(Reuters) -Electric-vehicle maker Rivian Automotive Inc on Thursday forecast a wider operating loss for the year, sending its shares down nearly 2% in extended trading.
Rivian said it now expects to post an adjusted loss before interest, taxes, depreciation and amortization of $5.45 billion, compared with $4.75 billion previously.
The company, however, beat quarterly revenue estimates as a ramp-up in production helped it deliver more SUVs, pickup trucks and vans.
The Irvine, California-based company has in recent months started overcoming the supply chain issues and semiconductor shortages that have curtailed its ability to meet soaring demand for electric vehicles.
Rivian reiterated its annual production forecast of 25,000 units and said it expects to add a second shift for vehicle assembly at its Normal, Illinois plant towards the end of the third quarter.

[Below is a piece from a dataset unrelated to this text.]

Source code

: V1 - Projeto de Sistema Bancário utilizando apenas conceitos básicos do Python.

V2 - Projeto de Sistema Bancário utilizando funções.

In the second quarter ended June 30, the EV maker delivered 4,467 vehicles, up from 1,227 units in the previous three months.
The company said it has received about 98,000 pre-orders for its R1S SUV and R1T pickup truck.
Revenue was $364 million in the second quarter, compared with the $337.5 million expected by analysts, according to IBES data from Refinitiv.
Net loss widened to $1.71 billion, from $580 million a year earlier.